▸ WORK ITEM
Using the listing below, set down exactly the lines starting at the line that contains "165 112 43.70" and ending at the line that contains "116 67 63.57", both included, and no others.

▸ INFORMATION PROVIDED
----
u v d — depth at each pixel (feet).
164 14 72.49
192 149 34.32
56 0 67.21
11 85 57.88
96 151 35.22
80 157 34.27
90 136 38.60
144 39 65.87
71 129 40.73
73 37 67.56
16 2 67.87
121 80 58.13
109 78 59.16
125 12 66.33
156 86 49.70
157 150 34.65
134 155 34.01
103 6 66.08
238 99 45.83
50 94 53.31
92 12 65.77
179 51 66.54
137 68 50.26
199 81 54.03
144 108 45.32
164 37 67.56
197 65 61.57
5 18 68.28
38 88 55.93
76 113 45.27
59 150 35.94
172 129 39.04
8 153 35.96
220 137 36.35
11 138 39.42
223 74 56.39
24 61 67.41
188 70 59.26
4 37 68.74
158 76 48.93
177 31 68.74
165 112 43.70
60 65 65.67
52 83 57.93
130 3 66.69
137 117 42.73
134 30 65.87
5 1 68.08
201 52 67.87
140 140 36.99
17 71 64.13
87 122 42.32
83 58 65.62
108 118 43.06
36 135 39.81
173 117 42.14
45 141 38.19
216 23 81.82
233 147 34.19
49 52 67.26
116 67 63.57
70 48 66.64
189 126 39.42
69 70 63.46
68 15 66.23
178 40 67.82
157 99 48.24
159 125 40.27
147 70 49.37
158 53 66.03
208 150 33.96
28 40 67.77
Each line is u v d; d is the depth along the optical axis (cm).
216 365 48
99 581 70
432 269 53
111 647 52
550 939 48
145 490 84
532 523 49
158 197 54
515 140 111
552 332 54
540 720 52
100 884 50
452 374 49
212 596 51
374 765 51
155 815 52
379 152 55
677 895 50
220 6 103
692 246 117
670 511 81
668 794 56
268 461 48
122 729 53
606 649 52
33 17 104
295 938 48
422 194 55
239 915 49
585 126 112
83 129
----
▸ COMPLETED EXERCISE
165 112 43.70
60 65 65.67
52 83 57.93
130 3 66.69
137 117 42.73
134 30 65.87
5 1 68.08
201 52 67.87
140 140 36.99
17 71 64.13
87 122 42.32
83 58 65.62
108 118 43.06
36 135 39.81
173 117 42.14
45 141 38.19
216 23 81.82
233 147 34.19
49 52 67.26
116 67 63.57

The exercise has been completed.